Es war ein wunderbares Gefühl, sich in der 88. Minute mal hinzusetzen und zu sehen, dass nichts mehr passieren kann. Das habe ich in dieser Form in Hannover auch noch nicht erlebt, kommentierte 96-Coach Michael Frontzeck genüsslich den höchsten Sieg seiner Amtszeit. 

Der Sieg Ingolstadt war auch für den Trainer persönlich das, was im Fußball-Deutsch als Befreiungsschlag gewertet wird. Der Bundesliga-Coach sprach von einem elementar wichtigen Spiel, was nicht nur für den Verein, sondern mehr noch für ihn selber galt. Frontzeck darf nun bis zur Winterpause in Ruhe weiterarbeiten - und dann will 96 personell nachrüsten und mindestens drei neue Spieler holen.

Die Treffer von Marcelo (5.), Leon Andreasen (11.), Kenan Karaman (24.) und Uffe Bech (85.) wirkten wie eine Arbeitsplatz-Garantie für den in die Kritik geratenen Fußball-Lehrer. Frontzeck neigte dazu, die bis Samstag fast durchgehend enttäuschenden Leistungen seiner Profis schön zu reden und auf allzu kritische Worte zu verzichten. Die Spieler scheinen ihm das zu danken. Zumindest sagte der gegen Ingolstadt starke Karaman über den Coach: Er stärkt uns immer den Rücken. Da sei es schön, auch mal etwas zurückzugeben.

Dass es gegen den bis dato starken Aufsteiger so leicht wird, überraschte auch die Spieler. Das war im Vorfeld nicht unbedingt abzusehen, kommentierte 96-Kapitän Christian Schulz und nannte den Sieg lebenswichtig. Hannover nutzte die Verwirrung in der FC-Abwehr effektiv und schnell aus und arbeitete in der Defensive konzentriert.

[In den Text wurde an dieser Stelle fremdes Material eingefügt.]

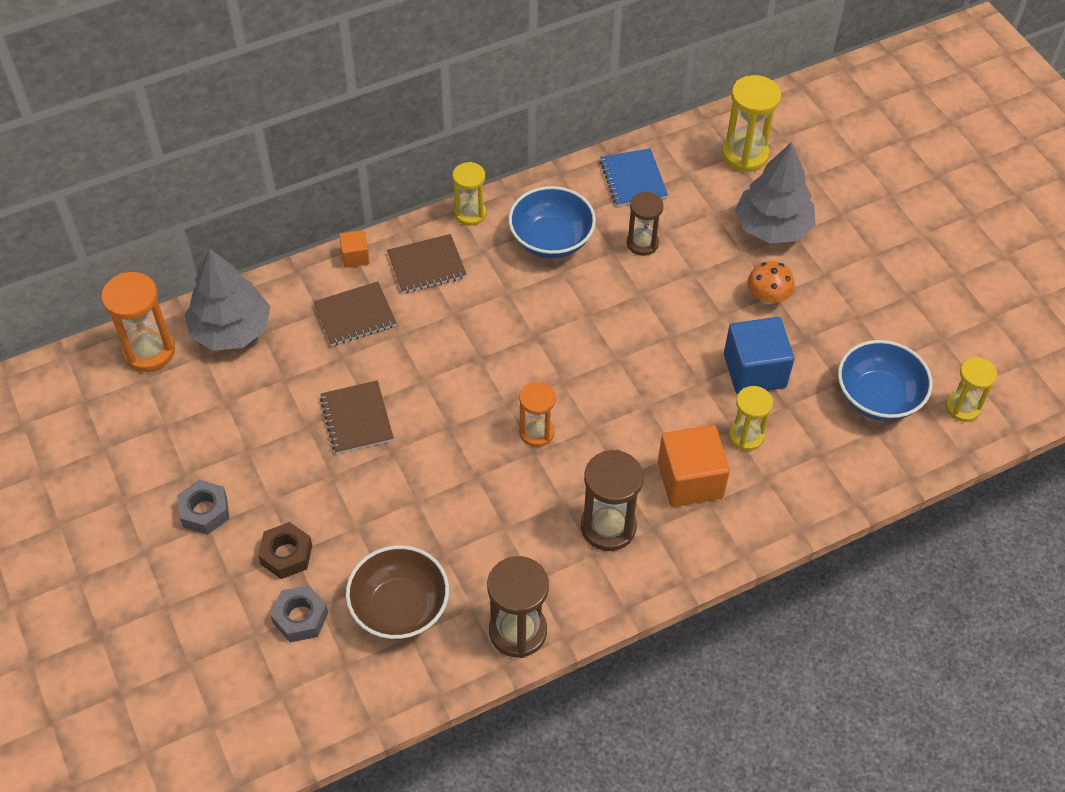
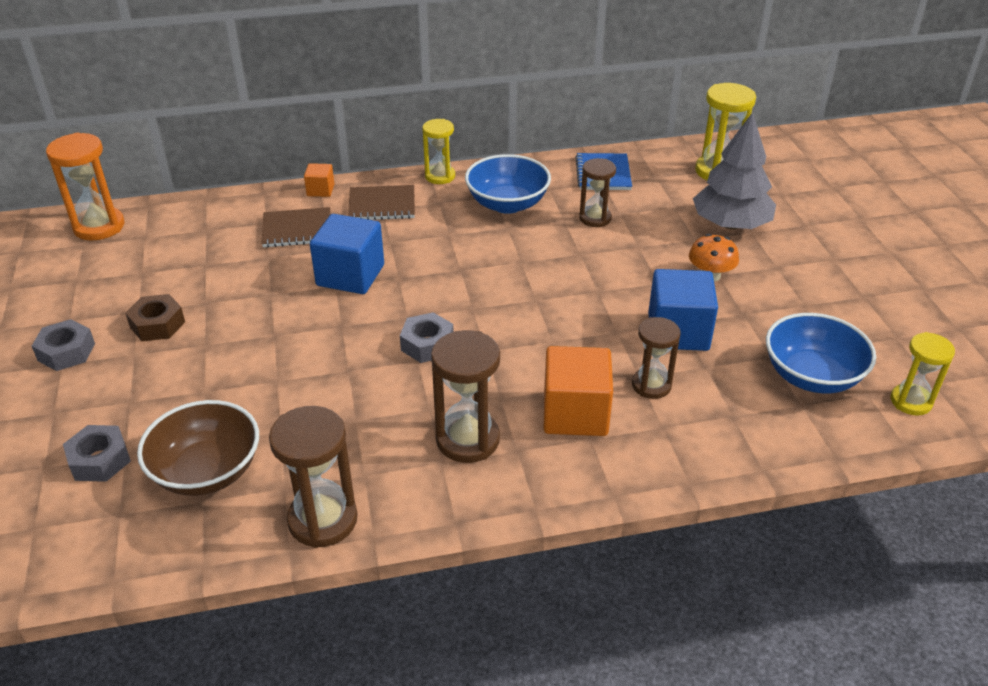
camera: 15 degrees right, 15 degrees down
(231, 330) = (180, 223): grey tree -> none
(286, 555) = (120, 402): brown nut -> brown nut (157, 324)
(357, 419) = (255, 304): brown notebook -> none
(433, 364) = (350, 275): none -> blue cube
(536, 432) = (427, 344): orange hourglass -> grey nut
(746, 436) = (651, 385): yellow hourglass -> brown hourglass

Der Routinier fand auch: Das war unser bestes Spiel in diesem Kalenderjahr. Was stimmte, aber angesichts der Vorleistungen nicht sonderlich schwer war - und durch den völlig indisponierten Gegner erst möglich wurde.

Mit teilweise drastischen Worten kommentierten die Ingolstädter ihre Leistung beim zweiten 0:4 seit dem Aufstieg in die Bundesliga. Dass das scheiße war, hat jeder gesehen, sagte Benjamin Hübner. Und sein Abwehrpartner Marvin Matip drückte es nicht weniger deutlich aus: Das war ein Schlag in die Fresse, vielleicht kommt der aber genau richtig.

In der einseitigen Partie kam Ingolstadt zu keiner echten Torchance. 96-Keeper Ron-Robert Zieler, sonst meistens unter Dauerbeschuss, erlebte einen überraschend ruhigen Arbeitstag und musste nicht einmal ernsthaft eingreifen.

Das war schon eine Lehrstunde, sagte FC-Trainer Ralph Hasenhüttl: Wir waren noch nie so unterlegen wie heute. Dass seine Spieler nach einer bisher guten Premierensaison den zuvor schwachen Gegner unterschätzt haben könnte, glaubte er nicht.

Hasenhüttls Gedanken waren eher grundsätzlicher. Wenn nicht alles passt, haben wir in der Liga nichts zu melden, kommentierte der österreichische Coach. Es klang schon fast ein bisschen sarkastisch als er sagte: Das war ein schöner Anschauungsunterricht, was passiert, wenn wir keinen guten Tag haben.